Drexel and Brandywine Realty Trust announced Wednesday an ambitious, 20-year, multibillion dollar project to transform the area around 30th Street Station into the “Schuylkill Yards.”
The 14-acre development, which includes a public park and eight new high-rises, is a centerpiece of Drexel President John Fry’s vision for an “Innovation Neighborhood,” where tech companies and their employees can live, work and play. (Kind of like what the University City Science Center is doing slightly farther west, but at a larger scale.)
During the flashy, hourlong announcement inside a white tent next to 30th Street Station, Fry rattled off names of tech companies and organizations that call University City home, like DreamIt Ventures, First Round Capital and even young 3D-printing startup Orange Maker, which Drexel helped lure to the East Coast.
This is "one of the best days ever in University City," says Drexel prez John Fry. Unveiling "Schuylkill Yards" pic.twitter.com/aHuIgRsSqw
— Technical.ly Philly (@TechnicallyPHL) March 2, 2016
While creating a tech hub in University City is clearly the goal, one term kept coming up again and again during the event: “inclusive development.”
“Inclusion is at the heart of this project,” Fry said. “It’s a value, not a side benefit.”

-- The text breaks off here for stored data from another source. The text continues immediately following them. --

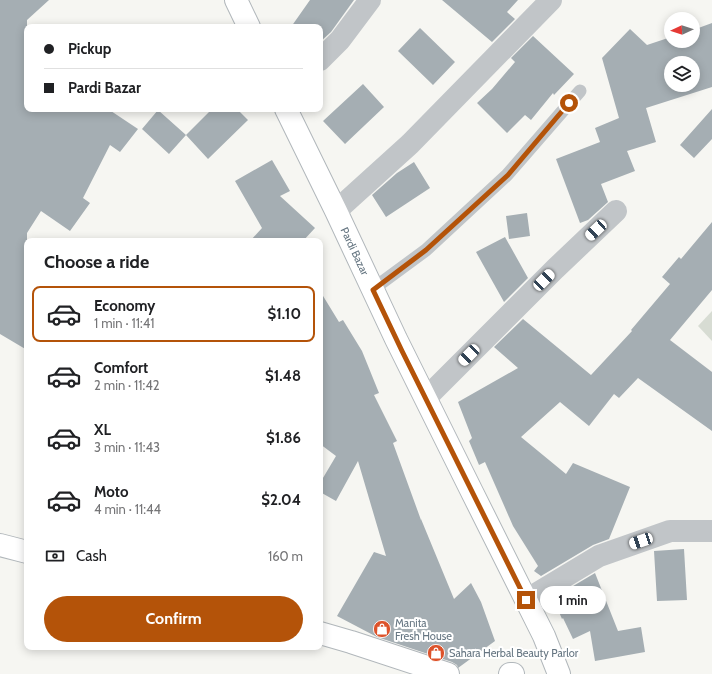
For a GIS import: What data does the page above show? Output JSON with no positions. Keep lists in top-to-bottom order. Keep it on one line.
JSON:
{"streets":{"main road":["Pardi Bazar"]},"places":{"shop":["Manita Fresh House","Sahara Herbal Beauty Parlor"]},"north":"left","page":{"banner":["Pickup","Pardi Bazar"],"heading":"Choose a ride","list":[{"name":"Economy","note":"1 min · 11:41","value":"$1.10"},{"name":"Comfort","note":"2 min · 11:42","value":"$1.48"},{"name":"XL","note":"3 min · 11:43","value":"$1.86"},{"name":"Moto","note":"4 min · 11:44","value":"$2.04"}],"pay":["Cash","160 m"],"bubble":"1 min","buttons":"Confirm"}}
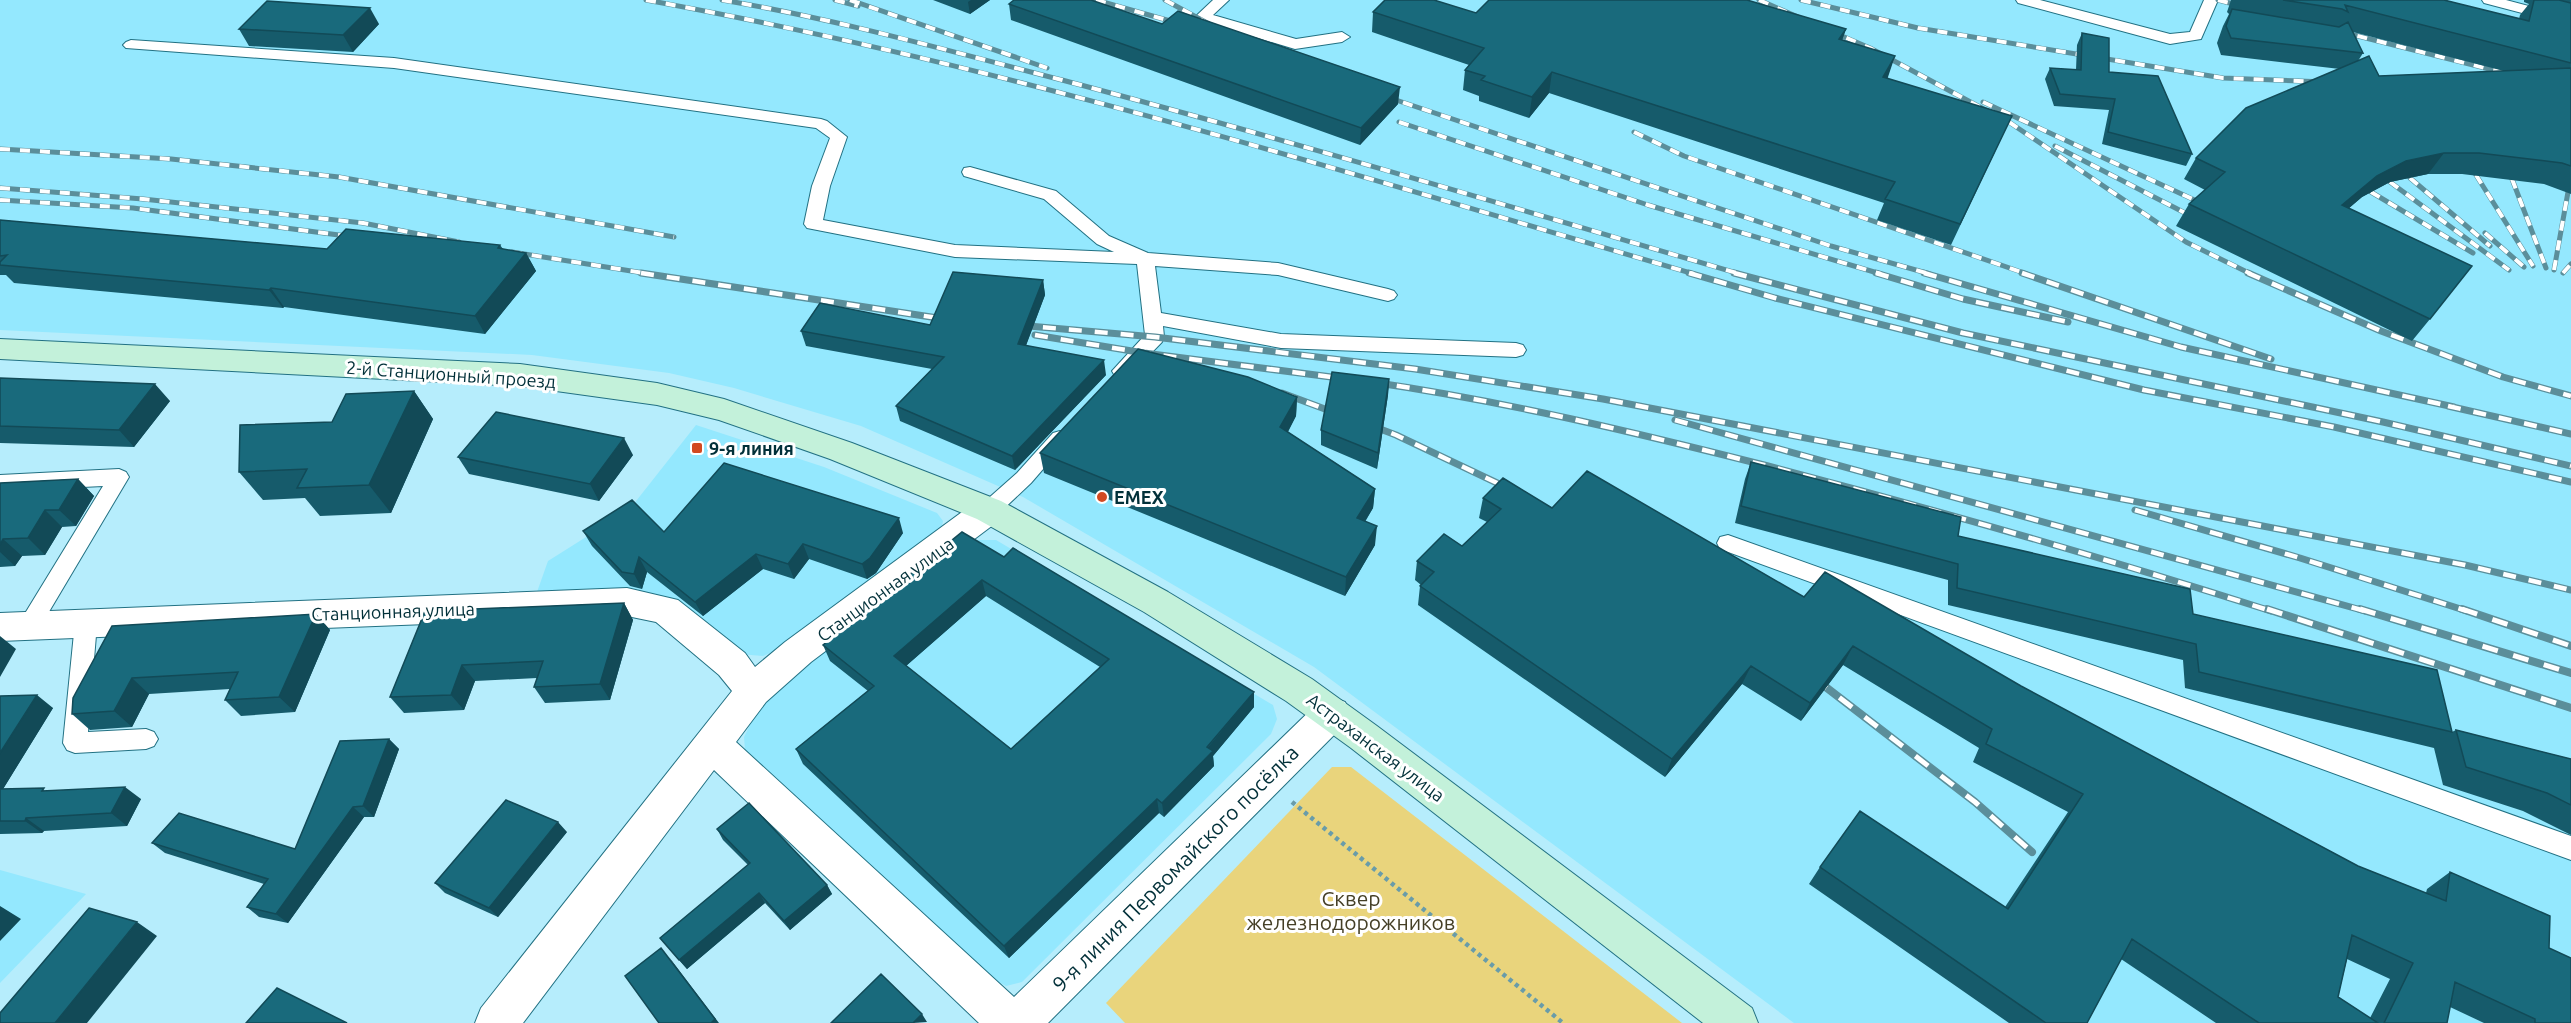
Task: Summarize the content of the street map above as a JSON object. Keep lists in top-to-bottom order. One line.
{"streets":{"main road":["2-й Станционный проезд","Астраханская улица"],"street":["Станционная улица","9-я линия Первомайского посёлка"]},"crossings":[["2-й Станционный проезд","Станционная улица"],["2-й Станционный проезд","Астраханская улица"],["Станционная улица","Астраханская улица"],["Астраханская улица","9-я линия Первомайского посёлка"]],"parks":["Сквер железнодорожников"],"places":{"transit":["9-я линия"],"other":["EMEX"]}}
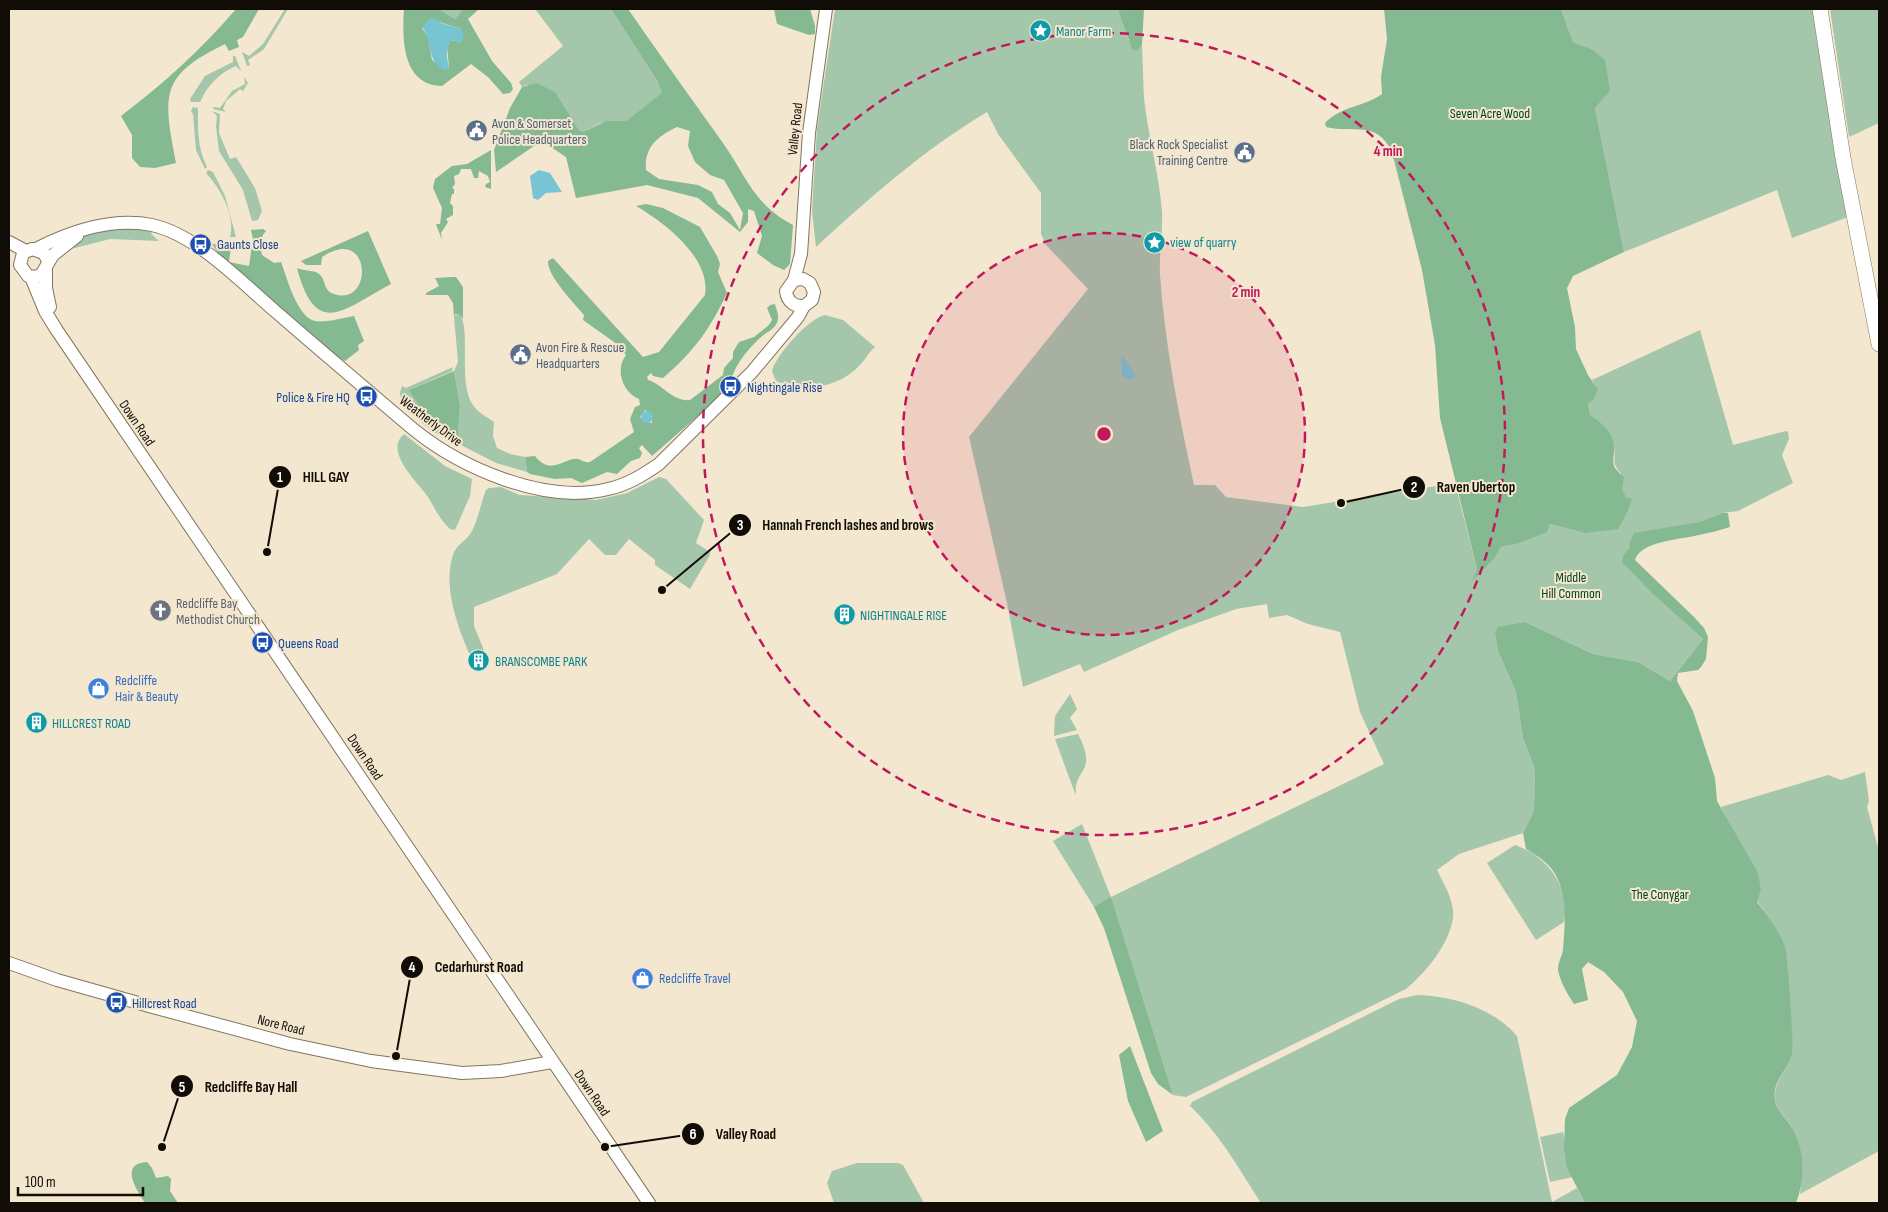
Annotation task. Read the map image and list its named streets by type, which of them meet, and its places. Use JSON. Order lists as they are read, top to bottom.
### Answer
{
  "streets": {
    "street": [
      "Valley Road",
      "Weatherly Drive",
      "Down Road",
      "Nore Road"
    ]
  },
  "crossings": [
    ["Valley Road", "Weatherly Drive"],
    ["Weatherly Drive", "Down Road"],
    ["Down Road", "Nore Road"]
  ],
  "parks": ["Seven Acre Wood", "Middle Hill Common", "The Conygar"],
  "places": {
    "place": ["Manor Farm", "view of quarry"],
    "public building": ["Avon & Somerset Police Headquarters", "Black Rock Specialist Training Centre", "Avon Fire & Rescue Headquarters"],
    "bus stop": [
      "Gaunts Close",
      "Nightingale Rise",
      "Police & Fire HQ",
      "Queens Road",
      "Hillcrest Road"
    ],
    "other": [
      "Raven Ubertop",
      "HILL GAY",
      "Hannah French lashes and brows",
      "Cedarhurst Road",
      "Redcliffe Bay Hall",
      "Valley Road"
    ],
    "church": ["Redcliffe Bay Methodist Church"],
    "building": ["NIGHTINGALE RISE", "BRANSCOMBE PARK", "HILLCREST ROAD"],
    "shop": ["Redcliffe Hair & Beauty", "Redcliffe Travel"]
  },
  "scale_bar": "100 m",
  "rings": ["4 min", "2 min"]
}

What he means is that Drexel and Brandywine are committed to making the current residents of nearby Mantua and Powelton Village part of the Schuylkill Yards, rather than pushing them out.
It’s a bold, public promise for Drexel to make and a somewhat groundbreaking one, at that. At the event, the Brookings Institution’s Bruce Katz, who’s working with Drexel on the Schuylkill Yards, said Drexel is “setting a new bar for urban universities” with this promise. He later told us that he’s seen inclusive development on a city-wide scale but not on a district-wide level.
What does inclusive development look like? It’s not entirely clear yet, but one early initiative around this goal is the launch of Science Leadership Academy Middle School, a neighborhood school, at Drexel’s Dornsife Center this fall. (The school is slated to move into the former University City High School site, which Drexel owns and is still being developed. That site is part of the University City Science Center’s $1 billion uCity Square project, another development that has a stated goal of inclusivity.)
Inclusive development is about “investing in every part of the pipeline,” said Lucy Kerman, Vice Provost of University and Community Partnerships at Drexel. The hope, she said, is to educate students from the neighborhood so that they’re ready for the high-tech jobs inside the Schuylkill Yards skyscrapers by the time they’re built.
It’s a big deal to hear an institution like Drexel, which is making an enormous investment in University City, talk about working to make sure that the benefits of the tech scene reach more than just a small few. If it succeeds, this project could help cement Philly’s status as a tech scene that’s known for its diversity and could become a model for other cities to follow.